Retype the material below line for line, keeping every character, space, and mark as it appears.

SOURCE DATA
++++++++++++++++++++
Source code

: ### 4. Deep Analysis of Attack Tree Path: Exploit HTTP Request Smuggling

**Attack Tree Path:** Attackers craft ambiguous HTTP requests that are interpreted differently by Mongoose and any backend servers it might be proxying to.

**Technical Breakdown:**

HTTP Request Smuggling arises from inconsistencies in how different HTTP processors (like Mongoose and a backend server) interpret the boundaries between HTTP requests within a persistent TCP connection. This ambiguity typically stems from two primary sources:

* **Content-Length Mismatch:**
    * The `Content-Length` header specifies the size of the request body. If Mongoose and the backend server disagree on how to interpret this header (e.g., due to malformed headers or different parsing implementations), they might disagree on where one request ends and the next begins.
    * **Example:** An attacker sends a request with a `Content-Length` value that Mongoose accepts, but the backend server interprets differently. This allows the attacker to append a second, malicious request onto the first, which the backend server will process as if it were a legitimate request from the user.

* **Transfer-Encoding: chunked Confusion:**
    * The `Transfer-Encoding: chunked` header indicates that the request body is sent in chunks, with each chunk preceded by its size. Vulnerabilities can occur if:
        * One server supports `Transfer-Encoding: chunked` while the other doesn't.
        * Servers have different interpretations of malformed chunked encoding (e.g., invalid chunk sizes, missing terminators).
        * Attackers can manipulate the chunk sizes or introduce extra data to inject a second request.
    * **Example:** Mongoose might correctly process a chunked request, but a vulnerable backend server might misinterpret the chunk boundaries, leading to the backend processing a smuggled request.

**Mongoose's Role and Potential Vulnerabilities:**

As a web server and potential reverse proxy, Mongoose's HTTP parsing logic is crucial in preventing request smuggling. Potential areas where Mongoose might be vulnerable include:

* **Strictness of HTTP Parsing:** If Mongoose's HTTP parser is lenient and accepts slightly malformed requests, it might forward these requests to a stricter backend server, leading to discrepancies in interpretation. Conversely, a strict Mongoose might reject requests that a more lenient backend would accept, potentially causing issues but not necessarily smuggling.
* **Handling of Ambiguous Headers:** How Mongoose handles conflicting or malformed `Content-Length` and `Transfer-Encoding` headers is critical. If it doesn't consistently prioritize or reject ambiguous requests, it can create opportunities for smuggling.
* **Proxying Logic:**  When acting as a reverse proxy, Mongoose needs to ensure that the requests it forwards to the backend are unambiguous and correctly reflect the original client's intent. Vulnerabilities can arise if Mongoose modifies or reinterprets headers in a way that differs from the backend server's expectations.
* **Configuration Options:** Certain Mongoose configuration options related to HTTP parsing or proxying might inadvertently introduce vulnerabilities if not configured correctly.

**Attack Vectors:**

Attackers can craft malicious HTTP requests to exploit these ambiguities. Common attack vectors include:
++++++++++++++++++++
ANSWER BELOW
Source code

: ### 4. Deep Analysis of Attack Tree Path: Exploit HTTP Request Smuggling

**Attack Tree Path:** Attackers craft ambiguous HTTP requests that are interpreted differently by Mongoose and any backend servers it might be proxying to.

**Technical Breakdown:**

HTTP Request Smuggling arises from inconsistencies in how different HTTP processors (like Mongoose and a backend server) interpret the boundaries between HTTP requests within a persistent TCP connection. This ambiguity typically stems from two primary sources:

* **Content-Length Mismatch:**
    * The `Content-Length` header specifies the size of the request body. If Mongoose and the backend server disagree on how to interpret this header (e.g., due to malformed headers or different parsing implementations), they might disagree on where one request ends and the next begins.
    * **Example:** An attacker sends a request with a `Content-Length` value that Mongoose accepts, but the backend server interprets differently. This allows the attacker to append a second, malicious request onto the first, which the backend server will process as if it were a legitimate request from the user.

* **Transfer-Encoding: chunked Confusion:**
    * The `Transfer-Encoding: chunked` header indicates that the request body is sent in chunks, with each chunk preceded by its size. Vulnerabilities can occur if:
        * One server supports `Transfer-Encoding: chunked` while the other doesn't.
        * Servers have different interpretations of malformed chunked encoding (e.g., invalid chunk sizes, missing terminators).
        * Attackers can manipulate the chunk sizes or introduce extra data to inject a second request.
    * **Example:** Mongoose might correctly process a chunked request, but a vulnerable backend server might misinterpret the chunk boundaries, leading to the backend processing a smuggled request.

**Mongoose's Role and Potential Vulnerabilities:**

As a web server and potential reverse proxy, Mongoose's HTTP parsing logic is crucial in preventing request smuggling. Potential areas where Mongoose might be vulnerable include:

* **Strictness of HTTP Parsing:** If Mongoose's HTTP parser is lenient and accepts slightly malformed requests, it might forward these requests to a stricter backend server, leading to discrepancies in interpretation. Conversely, a strict Mongoose might reject requests that a more lenient backend would accept, potentially causing issues but not necessarily smuggling.
* **Handling of Ambiguous Headers:** How Mongoose handles conflicting or malformed `Content-Length` and `Transfer-Encoding` headers is critical. If it doesn't consistently prioritize or reject ambiguous requests, it can create opportunities for smuggling.
* **Proxying Logic:**  When acting as a reverse proxy, Mongoose needs to ensure that the requests it forwards to the backend are unambiguous and correctly reflect the original client's intent. Vulnerabilities can arise if Mongoose modifies or reinterprets headers in a way that differs from the backend server's expectations.
* **Configuration Options:** Certain Mongoose configuration options related to HTTP parsing or proxying might inadvertently introduce vulnerabilities if not configured correctly.

**Attack Vectors:**

Attackers can craft malicious HTTP requests to exploit these ambiguities. Common attack vectors include:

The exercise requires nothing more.